Retype the complete listing without any change.

=====

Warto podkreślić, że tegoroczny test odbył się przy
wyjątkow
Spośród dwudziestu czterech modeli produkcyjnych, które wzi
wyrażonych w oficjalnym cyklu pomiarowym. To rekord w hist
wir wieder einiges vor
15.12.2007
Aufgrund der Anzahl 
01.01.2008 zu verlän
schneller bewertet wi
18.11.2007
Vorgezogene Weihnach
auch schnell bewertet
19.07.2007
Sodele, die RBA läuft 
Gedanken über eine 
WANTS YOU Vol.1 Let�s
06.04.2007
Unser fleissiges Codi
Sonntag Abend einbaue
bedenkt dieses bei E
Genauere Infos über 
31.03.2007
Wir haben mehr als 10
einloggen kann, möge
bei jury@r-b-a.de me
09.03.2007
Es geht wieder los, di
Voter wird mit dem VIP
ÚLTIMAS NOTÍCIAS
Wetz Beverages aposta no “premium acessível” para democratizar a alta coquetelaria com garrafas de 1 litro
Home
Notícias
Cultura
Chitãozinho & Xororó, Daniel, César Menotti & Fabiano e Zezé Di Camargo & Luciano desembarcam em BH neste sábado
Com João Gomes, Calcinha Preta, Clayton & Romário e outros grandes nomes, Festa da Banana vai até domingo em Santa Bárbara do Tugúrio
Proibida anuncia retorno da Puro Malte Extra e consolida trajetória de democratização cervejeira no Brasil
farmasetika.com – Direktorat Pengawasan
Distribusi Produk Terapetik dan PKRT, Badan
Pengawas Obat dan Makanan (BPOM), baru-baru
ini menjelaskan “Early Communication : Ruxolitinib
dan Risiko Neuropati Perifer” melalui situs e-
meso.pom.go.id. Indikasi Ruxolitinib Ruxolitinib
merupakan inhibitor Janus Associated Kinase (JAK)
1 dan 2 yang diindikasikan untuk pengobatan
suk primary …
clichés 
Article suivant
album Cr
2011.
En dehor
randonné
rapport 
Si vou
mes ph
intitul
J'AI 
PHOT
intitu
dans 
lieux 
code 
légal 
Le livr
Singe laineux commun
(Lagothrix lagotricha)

=====

ANSWER AREA:
Warto podkreślić, że tegoroczny test odbył się przy
wyjątkow
Spośród dwudziestu czterech modeli produkcyjnych, które wzi
wyrażonych w oficjalnym cyklu pomiarowym. To rekord w hist
wir wieder einiges vor
15.12.2007
Aufgrund der Anzahl 
01.01.2008 zu verlän
schneller bewertet wi
18.11.2007
Vorgezogene Weihnach
auch schnell bewertet
19.07.2007
Sodele, die RBA läuft 
Gedanken über eine 
WANTS YOU Vol.1 Let�s
06.04.2007
Unser fleissiges Codi
Sonntag Abend einbaue
bedenkt dieses bei E
Genauere Infos über 
31.03.2007
Wir haben mehr als 10
einloggen kann, möge
bei jury@r-b-a.de me
09.03.2007
Es geht wieder los, di
Voter wird mit dem VIP
ÚLTIMAS NOTÍCIAS
Wetz Beverages aposta no “premium acessível” para democratizar a alta coquetelaria com garrafas de 1 litro
Home
Notícias
Cultura
Chitãozinho & Xororó, Daniel, César Menotti & Fabiano e Zezé Di Camargo & Luciano desembarcam em BH neste sábado
Com João Gomes, Calcinha Preta, Clayton & Romário e outros grandes nomes, Festa da Banana vai até domingo em Santa Bárbara do Tugúrio
Proibida anuncia retorno da Puro Malte Extra e consolida trajetória de democratização cervejeira no Brasil
farmasetika.com – Direktorat Pengawasan
Distribusi Produk Terapetik dan PKRT, Badan
Pengawas Obat dan Makanan (BPOM), baru-baru
ini menjelaskan “Early Communication : Ruxolitinib
dan Risiko Neuropati Perifer” melalui situs e-
meso.pom.go.id. Indikasi Ruxolitinib Ruxolitinib
merupakan inhibitor Janus Associated Kinase (JAK)
1 dan 2 yang diindikasikan untuk pengobatan
suk primary …
clichés 
Article suivant
album Cr
2011.
En dehor
randonné
rapport 
Si vou
mes ph
intitul
J'AI 
PHOT
intitu
dans 
lieux 
code 
légal 
Le livr
Singe laineux commun
(Lagothrix lagotricha)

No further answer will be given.